Sparano not doing enough to help QB

FLORHAM PARK, N.J. -- Mark Sanchez needs to be better, no doubt. The players around him need to play better, too. The man in charge of it all, Tony Sparano, doesn't get away unscathed here, because he has to do a better job of helping the New York Jets' struggling quarterback.

Sanchez needs a quarterback-friendly game plan that masks his accuracy issues and rebuilds his confidence. It's hard to tell which is lower -- accuracy or confidence -- but something has to change, or else the Jets will be out of contention by Halloween. And Sanchez will be out of a job.

He has completed less than 49 percent of his passes, worst in the league, partly because he's in an offense designed to attack downfield. That's not a bad thing, but it's predicated on a successful rushing attack, using play-action to set up those longer passes.

Problem is, the running game is 3.2 yards and a cloud of rust, so play-action is only a rumor. But there's Sanchez, still chucking it downfield -- and still misfiring more often than not.

Sanchez's average pass attempt travels 9.7 yards in the air, according to ESPN Stats & Information. Only three quarterbacks have a higher average, including two of the best arms in the league, Joe Flacco and Jay Cutler. The other one is the precocious Andrew Luck, whom the Jets will face Sunday when the Indianapolis Colts visit MetLife Stadium.

Sparano isn't a dink-and-dunk kind of guy.

"Bill Parcells used to tell me, 'You can throw 20 of those little things down there, and it'll take you 20 to score a touchdown,'" Sparano said, referring to his coaching mentor.

The Jets aren't scoring touchdowns -- only two in their past 45 possessions, which smacks of the Kotite era. Injuries have hurt, no question, but good teams adapt. Unless they turn into a dominant running team overnight, Sparano should adjust his system to help the quarterback. A little creativity would help.

How about some high-percentage passes to boost Sanchez's confidence? How about some bootlegs, capitalizing on his ability to throw on the run? Why not throw a changeup, using no-huddle to create a little energy?

To fix something, it has to be broken, and you get the impression that Sparano doesn't think Sanchez is broken. He doesn't believe that ugly completion percentage is an accurate reflection of his play.

"Not at all," Sparano said, praising Sanchez's decision-making. "I'll probably get beat up for saying this -- OK? -- but when I look at him and what he's done, he's done some really good things for us.

"Do I want him to complete more passes? Sure, I want him to complete more passes for his sake, because I don't want to see the guy get beat up that way."

So help him.

The Jets should use the running backs more often in the passing game. Shonn Greene and Bilal Powell have combined for only six receptions. When things were going well for Sanchez in 2010 and 2011, he had LaDainian Tomlinson coming out of the backfield.

Sparano explained why they don't throw to the backs, claiming they're needed in pass protection. He said in games this season, the Pittsburgh Steelers, Miami Dolphins and Houston Texans sent extra pressure of nearly 65 percent of the snaps, which "ate up" their backs -- meaning they had to stay in to block.

He acknowledged they could use more "empty" looks to spread out the defense, but that's not his style. Remember his background. Sparano made his bones as an offensive line coach, and there's one thing you know about old line coaches: They're all about protecting the quarterback. The quarterback is like the king on a chess board, and they like to surround him with as many pieces as possible.

That's not how the rest of the league is doing it.
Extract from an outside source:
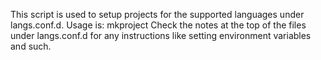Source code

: This script is used to setup projects for the supported languages under langs.conf.d.
Usage is: mkproject <language> <project-name>
Check the notes at the top of the files under langs.conf.d for any instructions like setting environment variables and such.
With the passing craze, teams are trending away from hiring coordinators whose expertise is the offensive line. In fact, Sparano is one of only five coordinators in that category, but he's only one of two who don't work for an offensive-minded head coach. In other words, he's the head coach of the offense.

Sparano also could help Sanchez by calling bubble screens to the receivers. Jeremy Kerley is their most explosive player, and they should get the ball in his hands as much as possible. Look what the Minnesota Vikings are doing with Percy Harvin; he has 22 receptions near the line of scrimmage. Get him the ball and let him make a play.

"I have to do a better job with some of the quick game, when the ball comes out quickly," Sparano admitted. "Maybe those are a little bit easier and high-percentage throws."

In theory, Sanchez should play well Sunday. His favorite target, tight end Dustin Keller, is back from a four-week hamstring injury. That alone should help his completion percentage. "Huge," Sanchez said of Keller's anticipated return.

They're also facing one of the worst defenses in the league. The Colts can't stop the run or the pass, and they're hardly opportunistic (only three takeaways). They should be a made-to-order opponent for the Jets, whose collective psyche is battered after four weeks of running into brick-wall defenses.

"We'll get things rolling here," Sanchez said. "When you win games, you get a lot of praise, and a lot of things you failed to do in a win get swept under the rug. But when things don't go right and you're 14-of-31, there's a problem. That comes with the territory. That's the nature of this game and playing quarterback in this league. I can handle that."

Sparano believes in Sanchez, believes in his system and believes "we're really close to getting this done the right way here."

They would get there faster with a few tweaks.